● What is being asked
Could you reproduce every entry as it stands, leaving the pictures behind?

● Input
• • •

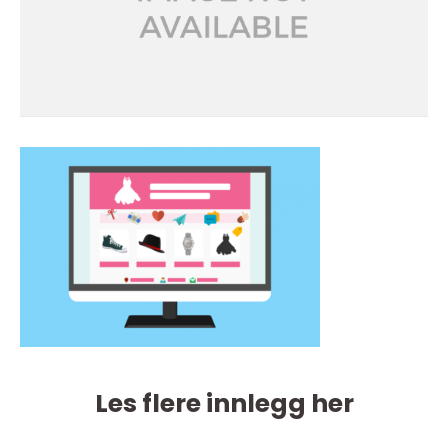
Les flere innlegg her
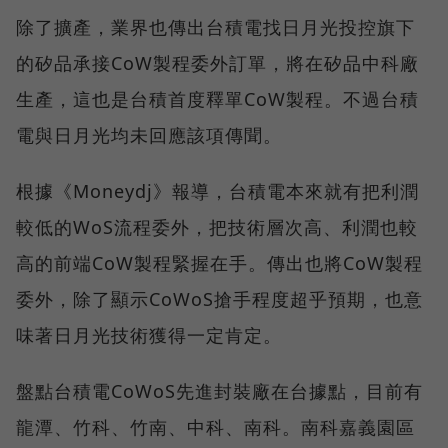
除了擴產，業界也傳出台積電找日月光投控旗下
的矽品承接CoW製程委外訂單，將在矽品中科廠
生產，這也是台積首度釋單CoW製程。不過台積
電與日月光均未回應該項傳聞。
根據《Moneydj》報導，台積電本來就有把利潤
較低的WoS流程委外，把技術層次高、利潤也較
高的前端CoW製程緊握在手。傳出也將CoW製程
委外，除了顯示CoWoS搶手程度超乎預期，也意
味著日月光技術獲得一定肯定。
盤點台積電CoWoS先進封裝廠在台據點，目前有
龍潭、竹科、竹南、中科、南科。南科嘉義園區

• • •

● Result for this task
Les flere innlegg her
除了擴產，業界也傳出台積電找日月光投控旗下
的矽品承接CoW製程委外訂單，將在矽品中科廠
生產，這也是台積首度釋單CoW製程。不過台積
電與日月光均未回應該項傳聞。
根據《Moneydj》報導，台積電本來就有把利潤
較低的WoS流程委外，把技術層次高、利潤也較
高的前端CoW製程緊握在手。傳出也將CoW製程
委外，除了顯示CoWoS搶手程度超乎預期，也意
味著日月光技術獲得一定肯定。
盤點台積電CoWoS先進封裝廠在台據點，目前有
龍潭、竹科、竹南、中科、南科。南科嘉義園區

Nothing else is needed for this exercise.